§ JOB: Starting at the line that contains "pavimento do Centro Empresarial Cidade).", transcribe each line exactly through the last line of the data. Include nothing else.

[Collected data]
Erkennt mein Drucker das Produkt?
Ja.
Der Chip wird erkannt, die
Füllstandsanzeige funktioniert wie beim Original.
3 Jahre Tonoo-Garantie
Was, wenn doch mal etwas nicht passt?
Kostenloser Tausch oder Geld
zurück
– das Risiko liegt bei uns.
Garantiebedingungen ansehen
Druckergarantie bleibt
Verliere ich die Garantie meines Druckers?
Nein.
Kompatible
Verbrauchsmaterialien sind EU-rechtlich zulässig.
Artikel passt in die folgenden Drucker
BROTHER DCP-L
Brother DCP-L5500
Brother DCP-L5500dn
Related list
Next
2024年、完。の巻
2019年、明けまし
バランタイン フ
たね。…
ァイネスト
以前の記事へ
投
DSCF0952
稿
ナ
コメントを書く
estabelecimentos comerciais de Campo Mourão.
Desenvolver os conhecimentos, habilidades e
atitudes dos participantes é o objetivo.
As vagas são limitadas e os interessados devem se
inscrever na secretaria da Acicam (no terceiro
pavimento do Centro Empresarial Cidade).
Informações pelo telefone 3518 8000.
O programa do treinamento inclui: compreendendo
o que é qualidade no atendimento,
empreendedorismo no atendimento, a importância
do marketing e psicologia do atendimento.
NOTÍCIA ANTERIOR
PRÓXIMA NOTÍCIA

§ TASK RESULT:
pavimento do Centro Empresarial Cidade).
Informações pelo telefone 3518 8000.
O programa do treinamento inclui: compreendendo
o que é qualidade no atendimento,
empreendedorismo no atendimento, a importância
do marketing e psicologia do atendimento.
NOTÍCIA ANTERIOR
PRÓXIMA NOTÍCIA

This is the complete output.